Precision Medicine. When Machines Become Smarter Than Doctors

Monday, November 4, 2019
AI
News

A doctor’s diagnosis may be wrong. And, just like in the case of other industries, it sometimes is. The problem is, however, that in the case of healthcare, this topic is a taboo that most people tend to avoid like fire. This is a mistake. Although medicine requires precision, no doctor is an infallible oracle. Several years of studies, which are followed by long internships, are an unquestionably rigorous training process for anyone who would like to protect the lives and well-being of others. From the very onset of their careers, such people follow the Hippocratic oath and do everything in their power to help those in need, and, above all, do no harm. The fact that the outcomes of their actions are sometimes far from those intended is a result of inherent human weaknesses that no person can escape, i.e. the limited capacity regarding memorising and processing information, as well as making biased decisions, and, occasionally, being guided by the wrong principles. In healthcare, this may lead to severe errors, the scale of which largely remain unknown.

Artificial intelligence has no limitations characteristic of the human brain

We only ever rely on estimates: 1,500,000 people died worldwide due to an incorrect diagnosis or a complete lack thereof. A recent study by John Hopkins University suggests that every year, 250,000 people die due to medical errors in the United States alone. Other reports include figures reaching up to 440,000 deaths annually. As such, this is the third most common cause of death in the world, right after cancer and heart and circulatory system diseases. Nonetheless, it is a disproportionately rarely discussed issue. Back in the day, this topic was avoided since little could be done to improve the state of affairs, apart from introducing checklists and safety procedures.

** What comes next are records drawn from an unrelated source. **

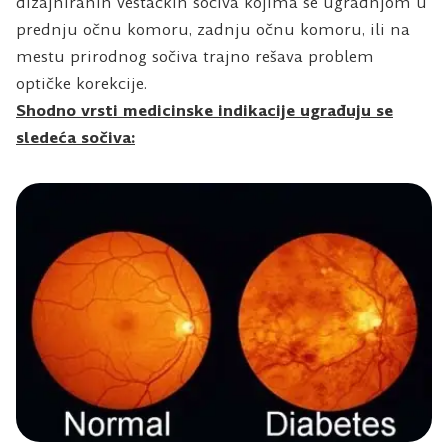
dizajniranih veštačkih sočiva kojima se ugradnjom u
prednju očnu komoru, zadnju očnu komoru, ili na
mestu prirodnog sočiva trajno rešava problem
optičke korekcije.
Shodno vrsti medicinske indikacije ugrađuju se
sledeća sočiva: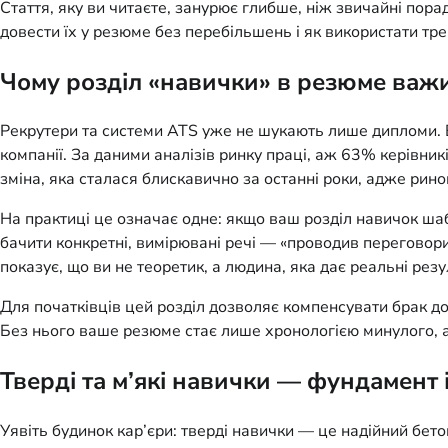
Стаття, яку ви читаєте, занурює глибше, ніж звичайні порад
довести їх у резюме без перебільшень і як використати тр
Чому розділ «навички» в резюме важит
Рекрутери та системи ATS уже не шукають лише дипломи. В
компанії. За даними аналізів ринку праці, аж 63% керівни
зміна, яка сталася блискавично за останні роки, адже рин
На практиці це означає одне: якщо ваш розділ навичок шаб
бачити конкретні, вимірювані речі — «проводив переговори
показує, що ви не теоретик, а людина, яка дає реальні резу
Для початківців цей розділ дозволяє компенсувати брак до
Без нього ваше резюме стає лише хронологією минулого, а 
Тверді та м’які навички — фундамент і
Уявіть будинок кар’єри: тверді навички — це надійний бет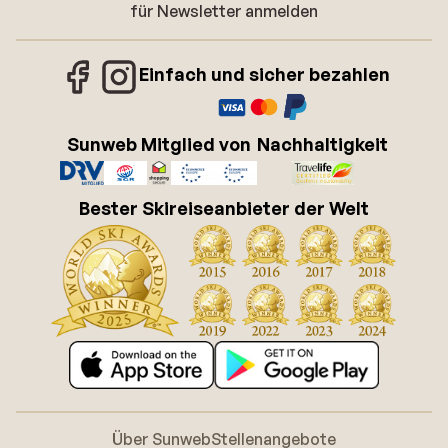
für Newsletter anmelden
Einfach und sicher bezahlen
Sunweb Mitglied von
Nachhaltigkeit
Bester Skireiseanbieter der Welt
Über Sunweb
Stellenangebote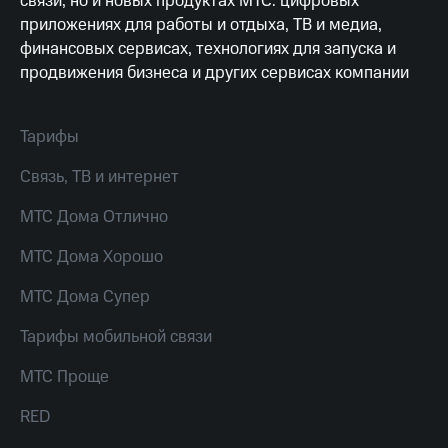
связи, но и новых продуктах МТС: цифровых
висы и подписки
Сертификаты
МТС
приложениях для работы и отдыха, ТВ и медиа,
безопасности
Premium
финансовых сервисах, технологиях для запуска и
Всё
продвижения бизнеса и других сервисах компании
Подписка
под
на гигабайты
рукой
интернета,
в Мой МТС
фильмы,
Тарифы
музыка
Посмотрите,
и многое
Связь, ТВ и интернет
что
другое
полезного
Семейная
МТС Дома Отлично
есть
группа
в нашем
МТС Дома Хорошо
приложении
Скидка
на тарифы,
МТС Дома Супер
КИОН
общие
подписки
Тарифы мобильной связи
КИОН
и услуги,
Музыка
доступ
МТС Проще
к геолокации
КИОН
Кино,
Строки
RED
музыка,
книги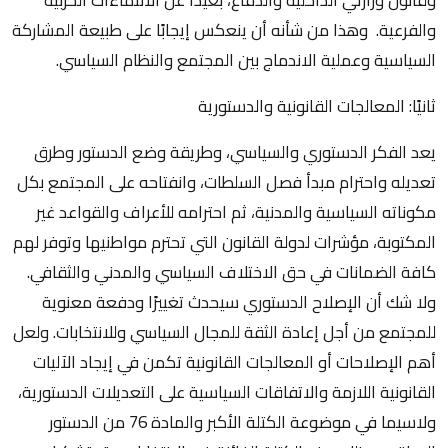
والفرعية. وهذا من شأنه أن ينعكس إيجابًا على طبيعة المشاركة
السياسية وعملية الاندماج بين المجتمع والنظام السياسي.
ثانيًا: المعالجات القانونية والدستورية
يعد الفكر الدستوري والسياسي، وطريقة وضع الدستور وطرق
تعديله واحترام مبدأ فصل السلطات، وانفتاحه على المجتمع بكل
مكوناته السياسية والمدنية، ثم احترامه للأعراف والقواعد غير
المكتوبة، مؤشرات لدولة القانون التي تحترم مواطنيها وتوفر لهم
كافة الضمانات في حق الاختلاف السياسي والمدني والثقافي.
ولا شك أن الإصلاح الدستوري سيحدث تغييرًا ودفعة معنوية
للمجتمع من أجل إعادة الثقة للمجال السياسي وللانتخابات. ولعل
أهم الإصلاحات أو المعالجات القانونية تكمن في إيجاد الآليات
القانونية اللازمة والاتفاقات السياسية على التعديلات الدستورية،
ولاسيما في موضوعة الكتلة الأكبر والمادة 76 من الدستور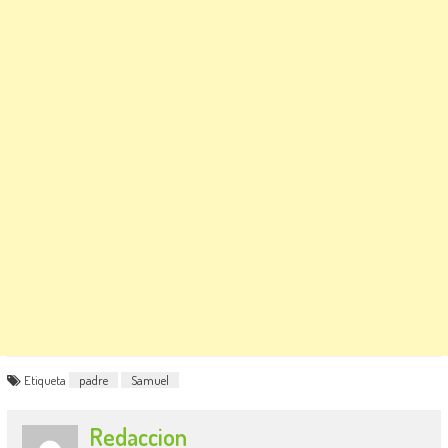
Etiqueta
padre
Samuel
Redaccion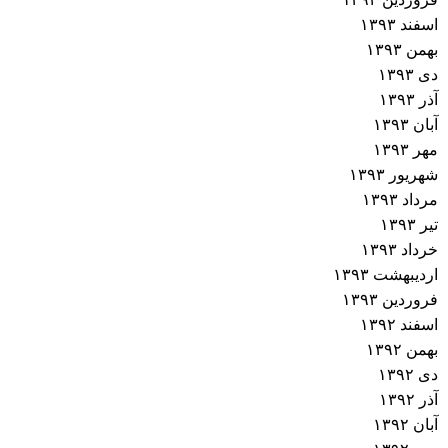
اسفند ۱۳۹۳
بهمن ۱۳۹۳
دی ۱۳۹۳
آذر ۱۳۹۳
آبان ۱۳۹۳
مهر ۱۳۹۳
شهریور ۱۳۹۳
مرداد ۱۳۹۳
تیر ۱۳۹۳
خرداد ۱۳۹۳
اردیبهشت ۱۳۹۳
فروردین ۱۳۹۳
اسفند ۱۳۹۲
بهمن ۱۳۹۲
دی ۱۳۹۲
آذر ۱۳۹۲
آبان ۱۳۹۲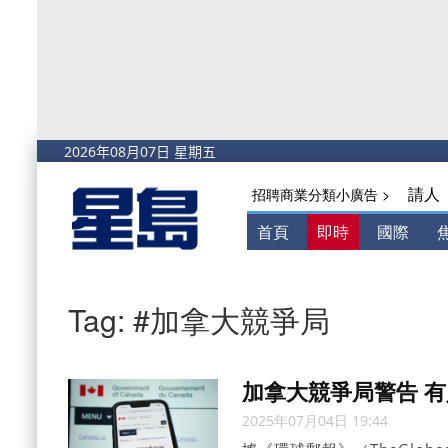
請人
招聘商業分類小廣告 >
首頁
即時
國際
Tag: #加拿大競爭局
加拿大競爭局警告 
2025年07月04日 19:44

Accuracy beyond the capabilities of the human brain

But today, a new ally has arrived on the scene. One that can help us diagnose patients and prepare treatments with the utmost precision. Artificial intelligence has no limitations characteristic of the human brain. It can absorb infinite amounts of data, analyse and compare it meticulously, and draw conclusions based on the entirety of the available knowledge. More importantly, AI can do all of this with speed and precision that no human can. Machines can perform calculations while people can feel and think creatively. It is computers that should be given some of the competencies in regard to diagnosis and treatment, as they have access to the aggregate data concerning all 30,000 of the known diseases, whereas a typical doctor can only recognise up to 500 of them. A doctor and an AI can form a team that will be able to finally eliminate a plethora of mistakes and omissions plaguing the healthcare sector by combining hard scientific evidence with intuition and elements of humanism. Hence, there exists no rational justification to delay the widespread use of AI tools in the world of medicine, where they will be able to minimise the scale of human errors significantly. Medical errors should be at the very end of the statistics of causes of death.

Trust the algorithms

Technology companies all around the world are working tirelessly on ever-improving artificial intelligence tools for medical applications. An excellent example of such tools is symptom checkers, which are AI-based systems that analyse the patient’s symptoms and search for their potential causes in medical databases. The primary advantage of such tools is their ability to access up-to-date knowledge quickly. The downside is the fact that they still cannot access patients’ medical records and, quite predictably, cannot carry out physical examinations either.

Regardless of these limitations, these tools have already allowed some patients to discover the type of medical condition that they had been suffering from, often for years, without a proper diagnosis available. The second category of AI solutions is clinical decision support systems. Artificial intelligence can suggest the best therapy options which have worked well for other patients. For example, IBM Watson offers such advice in cancer treatment. And although its use has not yet resulted in a significant medical breakthrough, its effectiveness will undoubtedly rapidly increase with the progressing digitisation of healthcare data and the improving information exchange process between individual medical centres.

Refusing to use the best available methods which can save human lives is quite simply unethical. Similarly, it is just as immoral to sweep the problem of diagnostic and medical errors under the proverbial rug, especially at a time when we finally have the tools needed to reduce their frequency significantly.